Page text:

In some embodiments, T is greater than or equal to 2.

In some embodiments, the inter-connection component is an optical backplane. The first transmission component and the second transmission component, the first transmission component and the first transmission medium, and the second transmission component and the second transmission medium are coupled via the optical backplane.

In some embodiments, the first transmission component in each line card is fully connected to second transmission components in all line cards in the distributed device cluster; and/or the second transmission component in each line card is fully connected to first transmission components in all line cards in the distributed device cluster.

In some embodiments, at least one of the plurality of devices includes P line cards. In the P line cards, P branch ports in the first group of branch ports of the first transmission component in each line card are coupled to P branch ports of P second transmission components, each of the P branch ports of the P second transmission components being located in the first group of branch ports of one second transmission component; P is an integer greater than or equal to 2; and in the P line cards, P branch ports in the i-th group of branch ports of the first transmission component in each line card are coupled to P first transmission media, each of the P first transmission media being located in an (i−1)-th transmission medium pair in one line card.

In some embodiments, in the P line cards, P branch ports in the first group of branch ports of the second transmission component in each line card are coupled to P branch ports of P first transmission components, each of the P branch ports of the P first transmission components being located in the first group of branch ports of one first transmission component; and in the P line cards, P branch ports in the i-th group of branch ports of the second transmission component in each line card are coupled to P second transmission media, each of the P second transmission media being located in an (i−1)-th transmission medium pair in one line card.

In some embodiments, the at least one device includes at least two devices; any two of the at least two devices are referred to as a first device and a second device, and the P line cards in the first device are in one-to-one correspondence with the P line cards in the second device. For a line card in the first device and a line card in the second device that are correspond, the first transmission medium of one transmission medium pair in the line card of the first device is coupled to the second transmission medium of one transmission medium pair in the line card of the second device via a connection line, and the second transmission medium of the transmission medium pair in the line card of the first device is coupled to the first transmission medium of the transmission medium pair in the line card of the second device via another connection line.

Information:

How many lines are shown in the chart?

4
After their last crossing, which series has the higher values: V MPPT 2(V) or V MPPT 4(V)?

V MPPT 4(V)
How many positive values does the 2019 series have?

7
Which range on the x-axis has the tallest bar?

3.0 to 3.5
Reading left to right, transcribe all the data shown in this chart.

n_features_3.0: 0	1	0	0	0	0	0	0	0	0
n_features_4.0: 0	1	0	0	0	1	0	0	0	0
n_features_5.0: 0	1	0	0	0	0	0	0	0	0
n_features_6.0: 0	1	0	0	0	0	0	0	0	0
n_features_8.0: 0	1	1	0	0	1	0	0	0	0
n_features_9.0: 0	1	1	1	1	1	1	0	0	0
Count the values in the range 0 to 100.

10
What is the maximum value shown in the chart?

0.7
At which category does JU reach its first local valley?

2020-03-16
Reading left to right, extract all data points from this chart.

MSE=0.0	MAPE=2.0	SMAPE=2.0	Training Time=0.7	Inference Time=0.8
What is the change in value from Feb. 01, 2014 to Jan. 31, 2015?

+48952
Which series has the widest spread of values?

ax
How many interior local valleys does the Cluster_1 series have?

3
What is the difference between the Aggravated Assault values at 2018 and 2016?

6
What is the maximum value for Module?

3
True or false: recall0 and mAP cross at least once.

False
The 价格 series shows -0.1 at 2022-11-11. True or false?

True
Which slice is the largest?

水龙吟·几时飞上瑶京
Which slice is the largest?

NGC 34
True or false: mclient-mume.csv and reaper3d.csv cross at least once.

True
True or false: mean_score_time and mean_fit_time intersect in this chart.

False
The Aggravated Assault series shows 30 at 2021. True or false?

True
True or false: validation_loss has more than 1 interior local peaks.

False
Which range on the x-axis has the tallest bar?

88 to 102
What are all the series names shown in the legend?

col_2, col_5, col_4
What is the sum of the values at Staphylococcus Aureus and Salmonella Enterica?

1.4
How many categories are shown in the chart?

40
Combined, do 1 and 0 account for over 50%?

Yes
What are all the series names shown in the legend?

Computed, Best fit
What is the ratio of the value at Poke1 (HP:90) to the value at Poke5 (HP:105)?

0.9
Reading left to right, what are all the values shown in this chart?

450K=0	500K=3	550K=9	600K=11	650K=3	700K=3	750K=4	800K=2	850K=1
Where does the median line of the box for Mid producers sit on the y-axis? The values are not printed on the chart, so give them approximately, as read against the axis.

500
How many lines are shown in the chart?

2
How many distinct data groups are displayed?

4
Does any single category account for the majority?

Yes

Exercise instructions:
a. List each pair of parts that the line card passage says are coupled via the optical backplane.
b. Recast the paragraph of the line card passage that begins "In some embodiments, the at least one device includes at least two devices" as a short bulleted list that keeps its main facts.
c. Resume the line card passage, starting right after its last sentence.

Activity answers:
a.
- The first transmission component and the second transmission component
- The first transmission component and the first transmission medium
- The second transmission component and the second transmission medium

b.
- The at least one device includes at least two devices. Any two of them are called a first device and a second device.
- The P line cards in the first device match one to one with the P line cards in the second device.
- In each matched pair of line cards, a connection line links the first transmission medium of one transmission medium pair in the first device's card to the second transmission medium of one transmission medium pair in the second device's card.
- Another connection line links the second transmission medium of that pair in the first device's card to the first transmission medium of the pair in the second device's card.

c.
In some embodiments, the at least one of the plurality of devices includes a first device, and the plurality of devices further include a third device; and the third device includes Q line cards, Q is a positive integer less than P. In the Q line cards, Q branch ports in the first group of branch ports of the first transmission component in each line card are coupled to Q branch ports of Q second transmission components, each of the Q branch ports of the Q second transmission components being located in the first group of branch ports of one second transmission component; and Q branch ports in the first group of branch ports of the second transmission component in each line card are coupled to Q branch ports of Q first transmission components, each of the Q branch ports of the Q first transmission components being located in the first group of branch ports of one first transmission component. In the Q line cards, P branch ports in a second group of branch ports of the first transmission component in each line card are coupled to the first transmission medium of a first transmission medium pair in the line card, and P branch ports in a second group of branch ports of the second transmission component in each line card are coupled to the second transmission medium of the first transmission medium pair in the line card.

In some embodiments, the Q line cards in the third device are in one-to-one correspondence with Q line cards in the first device. For a line card in the first device and a line card in the third device that are correspond, the first transmission medium of the first transmission medium pair in the line card of the first device is coupled to the second transmission medium of the first transmission medium pair in the line card of the third device via a connection line, and the second transmission medium of the first transmission medium pair in the line card of the first device is coupled to the first transmission medium of the first transmission medium pair in the line card of the third device via another connection line.

In some embodiments, the first transmission component includes at least one first wavelength select switch (WSS), and the second transmission component includes at least one second WSS.

In some embodiments, the first transmission component includes a splitter with one common port and M branch ports, and M first WSSs respectively coupled to the M branch ports of the splitter, each first WSS having K/M branch ports; K is greater than M, and both M and K/M are positive integers greater than or equal to 2; and/or the second transmission component includes a combiner with one common port and M branch ports, and M second WSSs respectively coupled to the M branch ports of the combiner, each second WSS having K/M branch ports.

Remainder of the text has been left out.